Prompt: Examine each line of the data. Copy the line if it includes the word "negative".

Extracted data:
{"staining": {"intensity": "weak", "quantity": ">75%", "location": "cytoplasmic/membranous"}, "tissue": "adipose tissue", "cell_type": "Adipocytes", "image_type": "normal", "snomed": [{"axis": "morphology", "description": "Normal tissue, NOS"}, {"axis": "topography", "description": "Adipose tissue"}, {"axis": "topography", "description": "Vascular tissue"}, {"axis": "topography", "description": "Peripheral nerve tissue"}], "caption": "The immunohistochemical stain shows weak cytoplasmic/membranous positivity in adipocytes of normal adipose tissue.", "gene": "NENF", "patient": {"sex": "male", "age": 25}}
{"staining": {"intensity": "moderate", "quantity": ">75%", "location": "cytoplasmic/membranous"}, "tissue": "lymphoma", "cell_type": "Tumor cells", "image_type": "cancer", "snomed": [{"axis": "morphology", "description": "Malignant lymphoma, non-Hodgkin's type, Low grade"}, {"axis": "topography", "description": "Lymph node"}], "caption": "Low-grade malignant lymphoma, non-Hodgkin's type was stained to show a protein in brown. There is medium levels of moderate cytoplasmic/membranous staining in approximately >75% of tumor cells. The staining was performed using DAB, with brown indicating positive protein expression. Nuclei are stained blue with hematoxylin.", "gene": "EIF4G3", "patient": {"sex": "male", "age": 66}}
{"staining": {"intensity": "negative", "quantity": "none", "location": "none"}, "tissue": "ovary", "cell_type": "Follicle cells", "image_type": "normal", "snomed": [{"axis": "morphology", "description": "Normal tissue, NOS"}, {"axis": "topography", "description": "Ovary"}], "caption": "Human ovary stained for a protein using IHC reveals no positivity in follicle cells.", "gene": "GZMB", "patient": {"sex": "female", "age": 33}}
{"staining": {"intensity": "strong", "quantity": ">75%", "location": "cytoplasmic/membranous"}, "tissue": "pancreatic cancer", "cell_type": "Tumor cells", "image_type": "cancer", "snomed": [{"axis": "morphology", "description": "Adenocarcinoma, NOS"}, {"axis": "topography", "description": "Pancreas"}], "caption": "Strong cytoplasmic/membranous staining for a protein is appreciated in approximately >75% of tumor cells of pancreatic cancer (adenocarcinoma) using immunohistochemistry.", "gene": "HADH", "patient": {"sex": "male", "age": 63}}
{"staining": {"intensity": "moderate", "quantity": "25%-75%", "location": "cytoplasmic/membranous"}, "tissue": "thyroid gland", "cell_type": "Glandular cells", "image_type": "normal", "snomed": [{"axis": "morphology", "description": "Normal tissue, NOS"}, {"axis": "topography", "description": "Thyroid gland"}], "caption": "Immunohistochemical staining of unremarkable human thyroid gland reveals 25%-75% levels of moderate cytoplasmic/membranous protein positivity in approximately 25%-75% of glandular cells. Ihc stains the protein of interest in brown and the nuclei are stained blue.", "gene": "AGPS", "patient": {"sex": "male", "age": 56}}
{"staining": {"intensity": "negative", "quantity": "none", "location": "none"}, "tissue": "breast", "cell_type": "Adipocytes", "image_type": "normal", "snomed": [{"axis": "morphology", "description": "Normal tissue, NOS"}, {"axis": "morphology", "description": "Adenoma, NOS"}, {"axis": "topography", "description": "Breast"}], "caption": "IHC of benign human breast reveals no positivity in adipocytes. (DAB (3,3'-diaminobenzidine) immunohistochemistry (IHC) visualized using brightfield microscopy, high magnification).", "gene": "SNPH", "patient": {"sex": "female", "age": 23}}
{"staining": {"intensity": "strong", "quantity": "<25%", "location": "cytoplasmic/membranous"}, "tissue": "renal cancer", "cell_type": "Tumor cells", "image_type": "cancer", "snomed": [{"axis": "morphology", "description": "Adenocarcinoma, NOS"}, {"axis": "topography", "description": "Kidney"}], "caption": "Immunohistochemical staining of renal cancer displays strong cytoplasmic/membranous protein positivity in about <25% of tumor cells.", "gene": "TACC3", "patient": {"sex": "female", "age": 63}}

Worked solution:
{"staining": {"intensity": "negative", "quantity": "none", "location": "none"}, "tissue": "ovary", "cell_type": "Follicle cells", "image_type": "normal", "snomed": [{"axis": "morphology", "description": "Normal tissue, NOS"}, {"axis": "topography", "description": "Ovary"}], "caption": "Human ovary stained for a protein using IHC reveals no positivity in follicle cells.", "gene": "GZMB", "patient": {"sex": "female", "age": 33}}
{"staining": {"intensity": "negative", "quantity": "none", "location": "none"}, "tissue": "breast", "cell_type": "Adipocytes", "image_type": "normal", "snomed": [{"axis": "morphology", "description": "Normal tissue, NOS"}, {"axis": "morphology", "description": "Adenoma, NOS"}, {"axis": "topography", "description": "Breast"}], "caption": "IHC of benign human breast reveals no positivity in adipocytes. (DAB (3,3'-diaminobenzidine) immunohistochemistry (IHC) visualized using brightfield microscopy, high magnification).", "gene": "SNPH", "patient": {"sex": "female", "age": 23}}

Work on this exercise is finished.